Model Selection Strategy

OASIS uses a two-phase scanning approach that leverages different models for optimal results:

Model Selection by Purpose

Initial Scanning Models (4-7B parameters):
- Optimized for speed: gemma3:4b, llama3.2:3b, phi3:mini
- Used for quick pattern matching and identifying potentially suspicious code segments
- Resource-efficient for scanning large codebases
Deep Analysis Models (>20B parameters):
- Optimized for thorough analysis: gemma3:27b, deepseek-r1:32b, qwen2.5-coder:32b, mistral-nemo, mixtral:instruct
- Used only for code sections flagged as suspicious in the initial scan
- Provides detailed vulnerability assessment
Specialized Code Models:
- Code-specific models: codellama, codestral, starcoder, phind-codellama
- Best for specific languages and frameworks
- codellama for general code, codestral for Python/C++, starcoder/phind-codellama for web technologies

Example Model Combinations

# For quick analysis of a small project
oasis -i ./src -sm llama3.2:3b -m llama3.2:8b

# For thorough analysis of web application code (PHP, JavaScript)
oasis -i ./webapp -sm gemma3:4b -m codellama:34b -v xss,sqli,csrf

# For security audit of Python backend with specialized models
oasis -i ./backend -sm phi3:mini -m deepseek-r1:32b,qwen2.5-coder:32b -v rce,input,data

# For critical infrastructure security analysis (most thorough)

Study material:
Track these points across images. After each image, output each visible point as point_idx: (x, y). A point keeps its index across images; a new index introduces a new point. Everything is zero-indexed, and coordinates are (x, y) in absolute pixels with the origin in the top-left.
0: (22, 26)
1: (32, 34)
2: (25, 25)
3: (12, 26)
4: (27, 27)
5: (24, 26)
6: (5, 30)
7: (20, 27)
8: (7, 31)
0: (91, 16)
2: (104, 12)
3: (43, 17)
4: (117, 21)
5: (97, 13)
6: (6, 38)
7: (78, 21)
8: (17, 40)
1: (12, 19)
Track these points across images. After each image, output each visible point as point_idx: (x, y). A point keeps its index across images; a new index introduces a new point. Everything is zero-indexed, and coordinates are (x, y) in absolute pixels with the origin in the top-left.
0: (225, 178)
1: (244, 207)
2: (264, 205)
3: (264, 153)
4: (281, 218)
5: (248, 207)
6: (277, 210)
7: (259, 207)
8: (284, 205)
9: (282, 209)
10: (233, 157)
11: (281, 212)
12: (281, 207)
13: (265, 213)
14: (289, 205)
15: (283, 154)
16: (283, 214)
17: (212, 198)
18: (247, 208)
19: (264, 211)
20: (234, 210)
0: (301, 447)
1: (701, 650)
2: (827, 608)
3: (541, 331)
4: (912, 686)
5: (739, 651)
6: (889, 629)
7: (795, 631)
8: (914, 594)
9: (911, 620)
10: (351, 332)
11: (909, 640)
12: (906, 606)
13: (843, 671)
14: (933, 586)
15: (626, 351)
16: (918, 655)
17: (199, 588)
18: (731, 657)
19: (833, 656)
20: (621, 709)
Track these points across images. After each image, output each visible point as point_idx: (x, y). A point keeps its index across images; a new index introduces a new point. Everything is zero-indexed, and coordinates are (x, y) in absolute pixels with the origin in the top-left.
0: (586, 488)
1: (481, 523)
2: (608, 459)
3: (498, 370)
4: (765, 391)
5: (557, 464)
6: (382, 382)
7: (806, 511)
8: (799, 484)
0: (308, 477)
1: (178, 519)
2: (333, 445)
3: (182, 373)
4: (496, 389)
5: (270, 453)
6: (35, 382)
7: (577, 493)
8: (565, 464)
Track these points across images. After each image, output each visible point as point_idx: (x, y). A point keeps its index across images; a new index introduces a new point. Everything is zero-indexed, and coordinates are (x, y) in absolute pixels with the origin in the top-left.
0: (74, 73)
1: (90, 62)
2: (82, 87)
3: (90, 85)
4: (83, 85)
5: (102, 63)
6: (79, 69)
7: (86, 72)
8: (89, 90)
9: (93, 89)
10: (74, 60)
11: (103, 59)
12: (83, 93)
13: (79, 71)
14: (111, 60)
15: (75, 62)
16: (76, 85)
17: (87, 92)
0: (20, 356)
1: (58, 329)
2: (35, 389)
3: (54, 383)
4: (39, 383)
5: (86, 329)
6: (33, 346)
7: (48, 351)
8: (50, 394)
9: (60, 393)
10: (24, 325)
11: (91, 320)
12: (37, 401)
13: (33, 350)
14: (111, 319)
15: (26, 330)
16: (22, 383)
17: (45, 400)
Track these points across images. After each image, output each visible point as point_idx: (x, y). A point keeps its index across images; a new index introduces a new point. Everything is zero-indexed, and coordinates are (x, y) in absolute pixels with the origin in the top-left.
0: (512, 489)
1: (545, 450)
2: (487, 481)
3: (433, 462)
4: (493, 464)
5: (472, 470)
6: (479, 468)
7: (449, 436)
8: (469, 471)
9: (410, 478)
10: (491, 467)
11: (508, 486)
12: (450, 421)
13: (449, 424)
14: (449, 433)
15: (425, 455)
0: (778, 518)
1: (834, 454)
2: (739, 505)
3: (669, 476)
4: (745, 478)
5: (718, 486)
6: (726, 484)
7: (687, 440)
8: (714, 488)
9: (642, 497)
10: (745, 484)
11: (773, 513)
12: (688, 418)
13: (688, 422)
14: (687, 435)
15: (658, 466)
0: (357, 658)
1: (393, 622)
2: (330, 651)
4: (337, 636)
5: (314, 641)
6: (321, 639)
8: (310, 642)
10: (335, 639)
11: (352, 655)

Work required:
Copy the model selection text word for word, from "# For security" up to and including "analysis (most thorough)". Rely only on the model selection text, not on the records.

Finished task:
# For security audit of Python backend with specialized models
oasis -i ./backend -sm phi3:mini -m deepseek-r1:32b,qwen2.5-coder:32b -v rce,input,data

# For critical infrastructure security analysis (most thorough)